The fast-growing and increasingly affluent Southeast
Asian market of 650 million people has been hit hard by the pandemic and is
urgently seeking fresh drivers for growth.
RCEP originally would have included about 3.6
billion people and encompassed about a third of world trade and global GDP.
Minus India, it still covers more than 2 billion people and close to a third of
all trade and business activity.
The United States-Mexico-Canada Agreement, or USMCA,
the retooled version of the North American Free Trade Agreement under Trump,
covers slightly less economic activity but less than a tenth of the world’s
population. The EU and Comprehensive and Progressive Trans-Pacific Partnership,
the revised version of the deal Trump rejected, also are smaller. RCEP includes
six of the 11 remaining CPTPP members.
India balked at exposing its farmers and factories
to more foreign competition. Among other concerns, Indian dairy farmers are
worried about competition from New Zealand and Australian milk and cheese
producers. Automakers fear imports from across the region. But overall the
biggest fear is over a flood of manufactured goods from China.
Trade and investment flows within Asia have vastly
expanded over the past decade, a trend that has accelerated amid feuding
between the U.S. and China, which have imposed billions of dollars’ worth of
punitive tariffs on each other’s exports.
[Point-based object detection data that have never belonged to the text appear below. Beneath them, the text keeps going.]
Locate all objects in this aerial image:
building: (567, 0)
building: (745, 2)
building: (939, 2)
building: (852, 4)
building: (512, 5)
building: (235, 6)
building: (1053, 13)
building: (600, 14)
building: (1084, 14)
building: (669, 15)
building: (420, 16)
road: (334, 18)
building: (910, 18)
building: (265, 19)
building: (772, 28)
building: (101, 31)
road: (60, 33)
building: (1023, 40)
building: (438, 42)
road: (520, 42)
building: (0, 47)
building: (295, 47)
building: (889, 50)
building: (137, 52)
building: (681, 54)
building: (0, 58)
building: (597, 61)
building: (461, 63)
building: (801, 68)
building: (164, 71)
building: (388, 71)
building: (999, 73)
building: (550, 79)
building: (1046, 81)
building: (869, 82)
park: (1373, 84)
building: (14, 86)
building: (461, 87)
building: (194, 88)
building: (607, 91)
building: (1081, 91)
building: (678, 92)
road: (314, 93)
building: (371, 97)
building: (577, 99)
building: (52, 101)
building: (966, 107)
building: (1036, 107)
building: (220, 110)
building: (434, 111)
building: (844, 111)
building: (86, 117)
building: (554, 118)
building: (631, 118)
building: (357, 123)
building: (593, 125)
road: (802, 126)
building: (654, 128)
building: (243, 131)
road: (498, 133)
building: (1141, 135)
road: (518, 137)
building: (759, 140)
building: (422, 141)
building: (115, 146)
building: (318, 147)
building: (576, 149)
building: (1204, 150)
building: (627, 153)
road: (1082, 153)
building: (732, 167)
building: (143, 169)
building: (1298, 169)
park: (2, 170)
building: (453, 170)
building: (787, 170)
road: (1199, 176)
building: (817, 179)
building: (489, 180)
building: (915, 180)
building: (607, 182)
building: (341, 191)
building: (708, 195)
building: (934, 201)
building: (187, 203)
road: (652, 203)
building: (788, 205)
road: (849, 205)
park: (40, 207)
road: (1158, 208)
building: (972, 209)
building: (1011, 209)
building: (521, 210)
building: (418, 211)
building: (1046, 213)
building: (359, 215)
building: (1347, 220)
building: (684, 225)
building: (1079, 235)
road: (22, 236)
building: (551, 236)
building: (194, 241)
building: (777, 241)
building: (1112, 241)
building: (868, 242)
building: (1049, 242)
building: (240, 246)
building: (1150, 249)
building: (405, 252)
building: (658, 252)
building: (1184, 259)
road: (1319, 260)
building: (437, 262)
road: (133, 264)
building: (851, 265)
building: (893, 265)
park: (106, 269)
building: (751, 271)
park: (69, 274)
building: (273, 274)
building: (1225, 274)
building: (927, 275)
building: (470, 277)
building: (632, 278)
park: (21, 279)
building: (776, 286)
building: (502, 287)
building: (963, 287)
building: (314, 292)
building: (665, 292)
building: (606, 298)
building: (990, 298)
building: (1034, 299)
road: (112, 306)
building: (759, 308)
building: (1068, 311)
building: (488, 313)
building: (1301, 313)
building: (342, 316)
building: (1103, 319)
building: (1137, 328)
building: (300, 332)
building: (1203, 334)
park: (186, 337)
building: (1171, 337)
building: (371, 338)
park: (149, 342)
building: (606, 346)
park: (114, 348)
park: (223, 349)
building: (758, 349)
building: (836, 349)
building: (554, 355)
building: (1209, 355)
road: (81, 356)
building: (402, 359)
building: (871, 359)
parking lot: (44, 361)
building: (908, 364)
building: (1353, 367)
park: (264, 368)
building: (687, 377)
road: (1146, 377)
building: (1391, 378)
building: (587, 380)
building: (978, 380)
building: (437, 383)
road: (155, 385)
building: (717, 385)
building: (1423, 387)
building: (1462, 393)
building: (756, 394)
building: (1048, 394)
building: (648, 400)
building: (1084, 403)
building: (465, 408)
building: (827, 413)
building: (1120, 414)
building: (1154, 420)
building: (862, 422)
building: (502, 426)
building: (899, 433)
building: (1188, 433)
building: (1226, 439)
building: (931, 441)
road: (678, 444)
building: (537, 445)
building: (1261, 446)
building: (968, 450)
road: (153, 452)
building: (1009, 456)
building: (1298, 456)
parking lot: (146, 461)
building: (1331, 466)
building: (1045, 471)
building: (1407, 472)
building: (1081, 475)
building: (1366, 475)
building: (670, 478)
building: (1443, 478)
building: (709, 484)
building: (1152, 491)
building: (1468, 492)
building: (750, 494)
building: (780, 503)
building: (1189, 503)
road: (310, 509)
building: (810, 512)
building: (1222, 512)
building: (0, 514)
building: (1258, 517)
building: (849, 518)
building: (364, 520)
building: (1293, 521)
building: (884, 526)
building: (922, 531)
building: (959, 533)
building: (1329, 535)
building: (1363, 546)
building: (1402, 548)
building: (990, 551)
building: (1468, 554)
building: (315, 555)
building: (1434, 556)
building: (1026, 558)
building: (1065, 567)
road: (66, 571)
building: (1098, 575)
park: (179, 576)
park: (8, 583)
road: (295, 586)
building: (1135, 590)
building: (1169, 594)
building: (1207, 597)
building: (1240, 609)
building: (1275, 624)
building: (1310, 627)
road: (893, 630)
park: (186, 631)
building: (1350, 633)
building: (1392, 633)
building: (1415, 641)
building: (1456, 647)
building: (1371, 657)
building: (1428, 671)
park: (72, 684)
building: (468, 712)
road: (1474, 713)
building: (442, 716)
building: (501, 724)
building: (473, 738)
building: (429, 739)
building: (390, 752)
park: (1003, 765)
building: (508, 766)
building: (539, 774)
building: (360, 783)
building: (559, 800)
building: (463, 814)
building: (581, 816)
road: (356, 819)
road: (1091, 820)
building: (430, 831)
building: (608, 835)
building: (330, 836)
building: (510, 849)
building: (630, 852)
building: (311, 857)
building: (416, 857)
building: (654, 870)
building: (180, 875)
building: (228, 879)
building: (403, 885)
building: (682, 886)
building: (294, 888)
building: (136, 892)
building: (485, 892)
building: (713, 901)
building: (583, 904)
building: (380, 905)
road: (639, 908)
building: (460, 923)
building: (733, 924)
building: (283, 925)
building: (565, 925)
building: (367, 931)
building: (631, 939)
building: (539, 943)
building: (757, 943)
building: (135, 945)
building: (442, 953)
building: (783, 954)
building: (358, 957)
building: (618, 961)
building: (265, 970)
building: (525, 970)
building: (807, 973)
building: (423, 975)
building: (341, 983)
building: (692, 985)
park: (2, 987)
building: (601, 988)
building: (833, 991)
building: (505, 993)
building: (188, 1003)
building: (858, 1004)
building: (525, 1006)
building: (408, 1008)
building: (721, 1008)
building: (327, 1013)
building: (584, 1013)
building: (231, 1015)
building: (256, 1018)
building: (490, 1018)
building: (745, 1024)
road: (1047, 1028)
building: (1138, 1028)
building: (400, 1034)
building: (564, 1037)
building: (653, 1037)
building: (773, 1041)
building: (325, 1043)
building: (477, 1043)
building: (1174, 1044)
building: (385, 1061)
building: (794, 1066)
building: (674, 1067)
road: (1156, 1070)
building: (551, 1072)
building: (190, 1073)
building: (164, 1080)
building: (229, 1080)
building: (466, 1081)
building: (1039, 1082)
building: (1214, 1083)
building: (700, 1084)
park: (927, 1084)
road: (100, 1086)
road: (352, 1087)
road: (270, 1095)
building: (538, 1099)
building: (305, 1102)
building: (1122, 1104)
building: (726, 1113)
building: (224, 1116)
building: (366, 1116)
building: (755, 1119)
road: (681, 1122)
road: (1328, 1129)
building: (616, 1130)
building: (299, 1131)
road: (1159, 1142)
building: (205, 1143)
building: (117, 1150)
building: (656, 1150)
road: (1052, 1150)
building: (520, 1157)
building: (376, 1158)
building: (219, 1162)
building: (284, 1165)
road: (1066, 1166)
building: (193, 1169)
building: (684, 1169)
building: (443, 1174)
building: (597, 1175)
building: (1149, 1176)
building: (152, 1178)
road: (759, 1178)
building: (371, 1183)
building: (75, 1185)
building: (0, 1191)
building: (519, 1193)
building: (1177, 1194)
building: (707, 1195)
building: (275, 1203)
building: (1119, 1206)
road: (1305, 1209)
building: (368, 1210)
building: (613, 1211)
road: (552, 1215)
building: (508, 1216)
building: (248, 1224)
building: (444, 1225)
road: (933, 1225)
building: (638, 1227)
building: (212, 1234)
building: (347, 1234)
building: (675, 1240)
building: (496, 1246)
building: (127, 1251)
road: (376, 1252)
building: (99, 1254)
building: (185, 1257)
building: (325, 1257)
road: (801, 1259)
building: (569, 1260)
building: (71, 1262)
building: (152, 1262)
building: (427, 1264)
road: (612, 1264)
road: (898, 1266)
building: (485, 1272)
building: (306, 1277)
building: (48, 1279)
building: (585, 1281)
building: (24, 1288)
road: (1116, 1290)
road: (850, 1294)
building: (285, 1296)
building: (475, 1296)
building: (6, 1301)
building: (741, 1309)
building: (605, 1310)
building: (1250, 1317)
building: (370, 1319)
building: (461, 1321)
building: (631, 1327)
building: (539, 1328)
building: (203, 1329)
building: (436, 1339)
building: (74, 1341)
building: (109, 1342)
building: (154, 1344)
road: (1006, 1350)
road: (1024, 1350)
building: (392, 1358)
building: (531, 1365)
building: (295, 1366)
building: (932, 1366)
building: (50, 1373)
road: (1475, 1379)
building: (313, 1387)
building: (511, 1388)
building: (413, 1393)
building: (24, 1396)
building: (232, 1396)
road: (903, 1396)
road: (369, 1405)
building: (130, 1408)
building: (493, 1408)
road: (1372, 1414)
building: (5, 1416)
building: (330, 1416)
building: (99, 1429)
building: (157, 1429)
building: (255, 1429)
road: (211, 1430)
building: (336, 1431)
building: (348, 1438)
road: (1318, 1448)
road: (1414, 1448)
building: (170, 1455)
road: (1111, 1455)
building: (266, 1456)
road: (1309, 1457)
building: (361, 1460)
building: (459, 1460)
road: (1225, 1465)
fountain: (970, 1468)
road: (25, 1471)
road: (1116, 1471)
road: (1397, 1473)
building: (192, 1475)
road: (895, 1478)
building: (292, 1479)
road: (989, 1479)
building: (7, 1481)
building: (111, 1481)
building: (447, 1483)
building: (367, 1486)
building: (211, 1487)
The RCEP agreement is loose enough to stretch to fit
the disparate needs of member countries as diverse as Myanmar, Singapore,
Vietnam and Australia. Unlike the CPTPP and EU, it does not establish unified
standards on labor and the environment or commit countries to open services and
other vulnerable areas of their economies.
But it does set rules for trade that will facilitate
investment and other business within the region, Jeffrey Wilson, research
director at the Perth USAsia Center, said in a report for the Asia Society.
“RCEP, therefore, is a much-needed platform for the
Indo-Pacific’s post-COVID recovery,” he wrote.
ASEAN members include Cambodia, Indonesia, Laos,
Myanmar, the Philippines, Thailand, Brunei, Singapore, Malaysia and Vietnam.